Homeowners: Don’t Forget to File Your Exemptions!
December 12th, 2012
December 12th, 2012
If you’re a homeowner, property tax deductions can help reduce the amount of taxes you pay on your home. Two of the deductions you may qualify for include the homestead exemption and the mortgage exemption. To receive these deductions, your applications must be completed and dated by December 31 each year.
Homestead Deduction
All states offer homestead exemptions, including Indiana. To qualify for this exemption, the property (and up to one acre of land) you are claiming must be your primary residence – meaning you must live in the home.
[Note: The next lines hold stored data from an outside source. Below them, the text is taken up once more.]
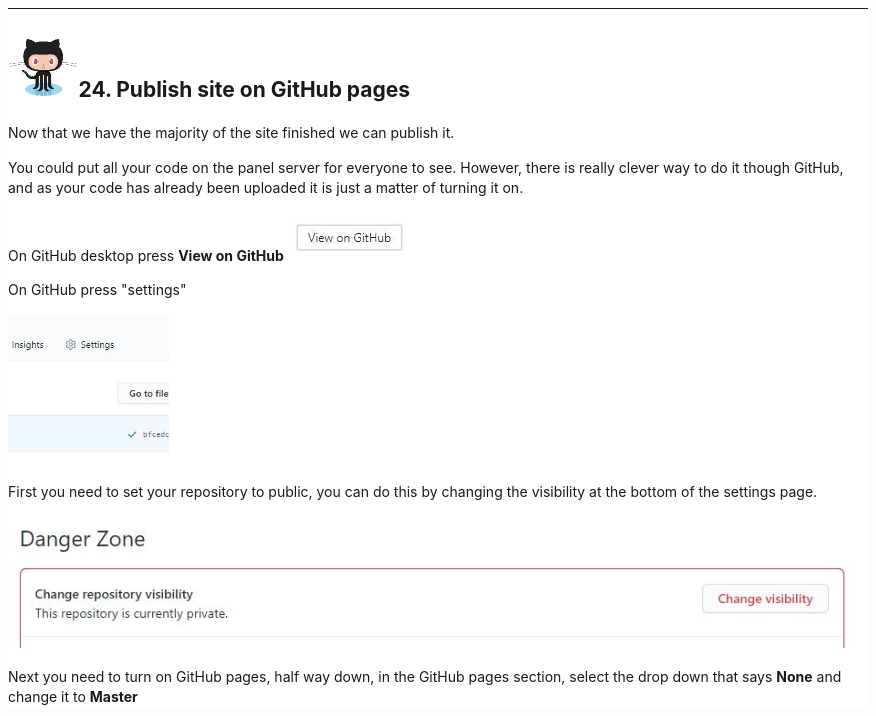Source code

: <div style="page-break-after: always; break-after: page;"></div>

---

## <img src="images/octocat.png" alt="octocat" style="zoom:50%;" />24. Publish site on GitHub pages

Now that we have the majority of the site finished we can publish it.

You could put all your code on the panel server for everyone to see. However, there is really clever way to do it though GitHub, and as your code has already been uploaded it is just a matter of turning it on.

On GitHub desktop press **View on GitHub**![view](images\view.jpg) 

On GitHub press "settings"

<img src="images\settings.JPG" alt="settings" style="zoom: 67%;" /> 

First you need to set your repository to public, you can do this by changing the visibility at the bottom of the settings  page.

![visibility](images\visibility.JPG)

Next you need to turn on GitHub pages,  half way down, in the GitHub pages section, select the drop down that says **None** and change it to **Master**
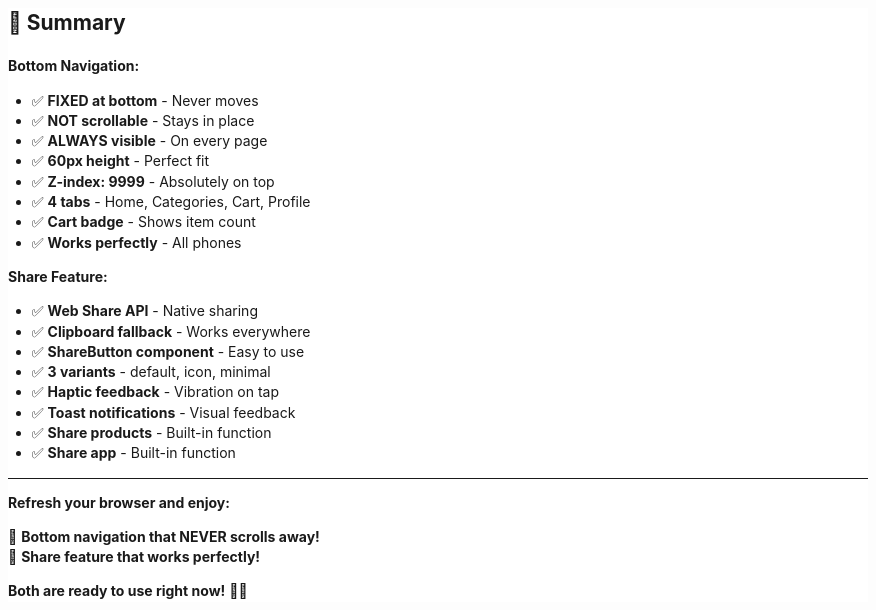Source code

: 
## 🎉 **Summary**

**Bottom Navigation:**
- ✅ **FIXED at bottom** - Never moves
- ✅ **NOT scrollable** - Stays in place
- ✅ **ALWAYS visible** - On every page
- ✅ **60px height** - Perfect fit
- ✅ **Z-index: 9999** - Absolutely on top
- ✅ **4 tabs** - Home, Categories, Cart, Profile
- ✅ **Cart badge** - Shows item count
- ✅ **Works perfectly** - All phones

**Share Feature:**
- ✅ **Web Share API** - Native sharing
- ✅ **Clipboard fallback** - Works everywhere
- ✅ **ShareButton component** - Easy to use
- ✅ **3 variants** - default, icon, minimal
- ✅ **Haptic feedback** - Vibration on tap
- ✅ **Toast notifications** - Visual feedback
- ✅ **Share products** - Built-in function
- ✅ **Share app** - Built-in function

---

**Refresh your browser and enjoy:**

📱 **Bottom navigation that NEVER scrolls away!**  
🔗 **Share feature that works perfectly!**

**Both are ready to use right now!** 🎉✨



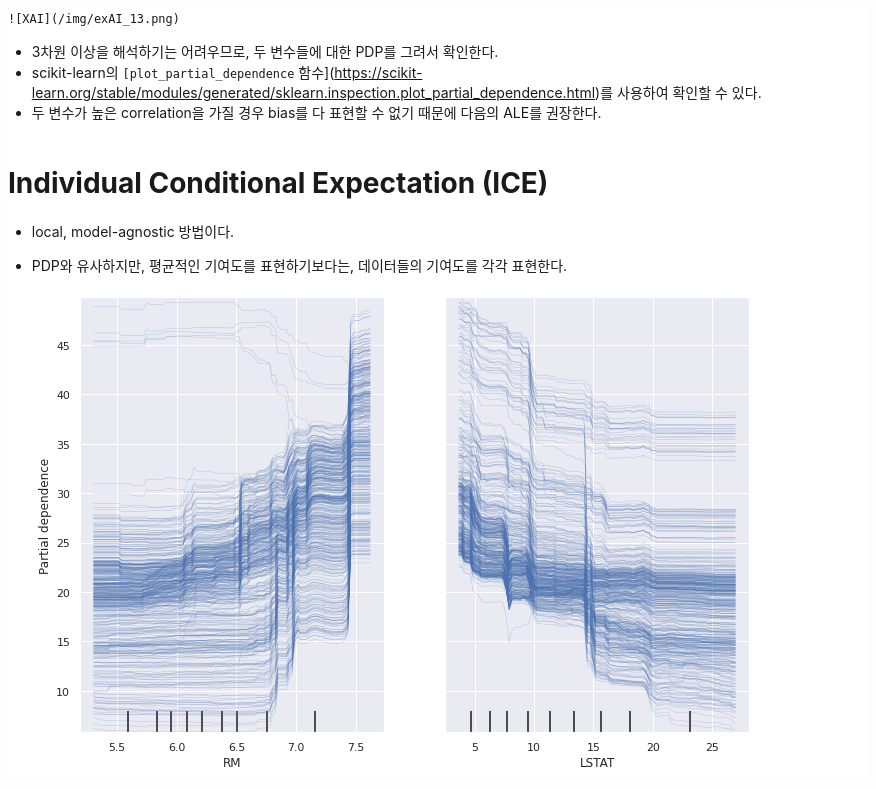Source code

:     ![XAI](/img/exAI_13.png)
    
- 3차원 이상을 해석하기는 어려우므로, 두 변수들에 대한 PDP를 그려서 확인한다.
- scikit-learn의 `[plot_partial_dependence` 함수](https://scikit-learn.org/stable/modules/generated/sklearn.inspection.plot_partial_dependence.html)를 사용하여 확인할 수 있다.
- 두 변수가 높은 correlation을 가질 경우 bias를 다 표현할 수 없기 때문에 다음의 ALE를 권장한다.

# Individual Conditional Expectation (ICE)
- local, model-agnostic 방법이다.
- PDP와 유사하지만, 평균적인 기여도를 표현하기보다는, 데이터들의 기여도를 각각 표현한다.
    
    ![XAI](/img/exAI_15.png)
You must own the home or be buying it on a recorded contract. Qualified dwellings include houses, condominiums, manufactured houses, mobile homes and farms.
You can’t receive the homestead deduction on multiple properties or in multiple states. This deduction only applies to your “principle place of residence.” The total amount of the deduction, which you can receive, is either 60% of the assessed value of the home or a maximum of $45,000.
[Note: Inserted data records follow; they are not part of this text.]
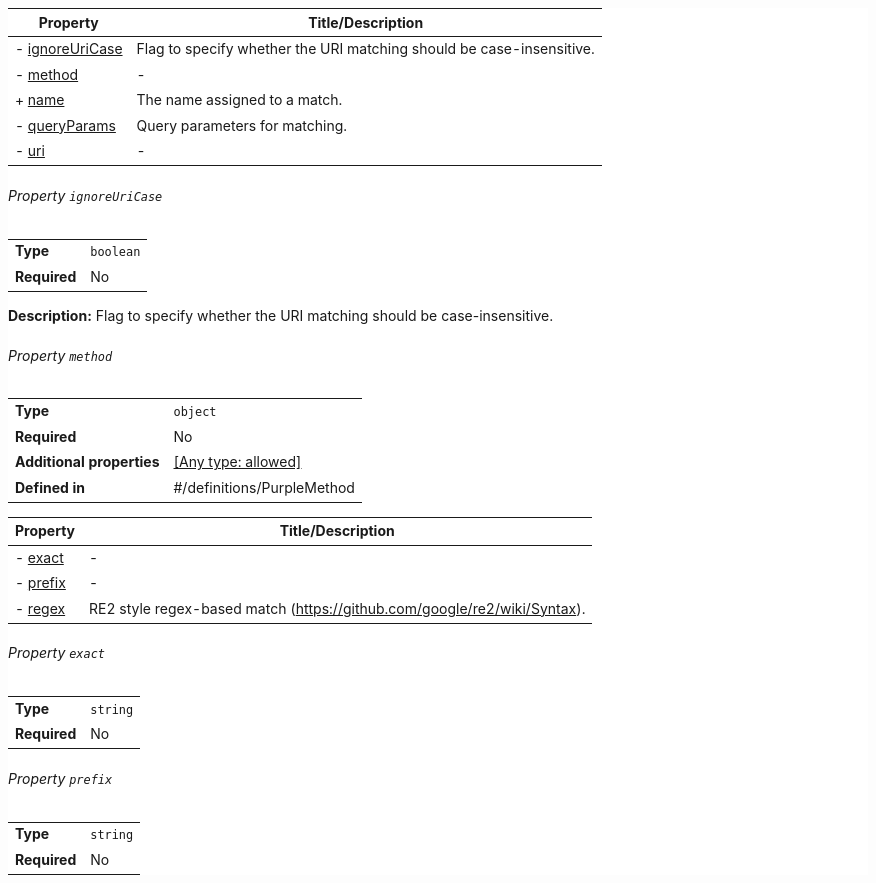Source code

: | Property                                                                              | Title/Description                                                    |
| ------------------------------------------------------------------------------------- | -------------------------------------------------------------------- |
| - [ignoreUriCase](#spec_network_expose_items_advancedHTTP_match_items_ignoreUriCase ) | Flag to specify whether the URI matching should be case-insensitive. |
| - [method](#spec_network_expose_items_advancedHTTP_match_items_method )               | -                                                                    |
| + [name](#spec_network_expose_items_advancedHTTP_match_items_name )                   | The name assigned to a match.                                        |
| - [queryParams](#spec_network_expose_items_advancedHTTP_match_items_queryParams )     | Query parameters for matching.                                       |
| - [uri](#spec_network_expose_items_advancedHTTP_match_items_uri )                     | -                                                                    |

###### Property `ignoreUriCase`

|              |           |
| ------------ | --------- |
| **Type**     | `boolean` |
| **Required** | No        |

**Description:** Flag to specify whether the URI matching should be case-insensitive.

###### Property `method`

|                           |                                                                           |
| ------------------------- | ------------------------------------------------------------------------- |
| **Type**                  | `object`                                                                  |
| **Required**              | No                                                                        |
| **Additional properties** | [[Any type: allowed]](# "Additional Properties of any type are allowed.") |
| **Defined in**            | #/definitions/PurpleMethod                                                |

| Property                                                                       | Title/Description                                                        |
| ------------------------------------------------------------------------------ | ------------------------------------------------------------------------ |
| - [exact](#spec_network_expose_items_advancedHTTP_match_items_method_exact )   | -                                                                        |
| - [prefix](#spec_network_expose_items_advancedHTTP_match_items_method_prefix ) | -                                                                        |
| - [regex](#spec_network_expose_items_advancedHTTP_match_items_method_regex )   | RE2 style regex-based match (https://github.com/google/re2/wiki/Syntax). |

###### Property `exact`

|              |          |
| ------------ | -------- |
| **Type**     | `string` |
| **Required** | No       |

###### Property `prefix`

|              |          |
| ------------ | -------- |
| **Type**     | `string` |
| **Required** | No       |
You don’t need to reapply for this deduction each year. You would only need to reapply if the property is sold or the title is changed. Then the sales disclosure form must be signed and dated by the all parties by December 31, 2012. However, if the seller had already filed the homestead exemption by March 1, 2012, then the seller’s exemption automatically carries forward for the 2013 tax year – depending upon if the new homeowner qualifies for the homestead exemption.
To claim this deduction, you must file the homestead verification form that was mailed with your tax bill by December 31, 2012. Forms can also be found online and at the local tax assessor’s offices. You (and a spouse, if you’re married) must provide the last five digits of your social security number(s) and driver’s license number(s).
Note: If you don’t complete this form, you may lose your homestead deduction starting in 2013.
Mortgage Deduction
If you own property (or a manufactured or mobile home) or are buying property on a mortgage recorded at your Indiana county recorder’s office, you may qualify for the Indiana mortgage exemption. Note: You must owe a balance on this mortgage debt.
To qualify, if you are a new homeowner, you must have had a mortgage as of March 1, 2012. If you closed on a new home prior to March 2, 2012, then you must file for your mortgage exemption by December 31, 2012. However, if you bought a new home on or after March 2, 2012 through February 28, 2013, you have until December 31, 2013 to file for your mortgage exemption.
The following applies in resale situations:
The total amount of the deduction is either half of the assessed value of the home or a maximum of $3,000. The deduction value can’t exceed the amount that you owe. If you own more than one property, you can only receive mortgage deductions up to $3,000.
To claim this exemption, you’ll need to file an application with your county's auditor or recorder. You must be the legal owner of the property as of the recorder’s date stamped on the deed. Also, you’ll need to provide information on your taxing district and the amount of mortgage still owed on the property.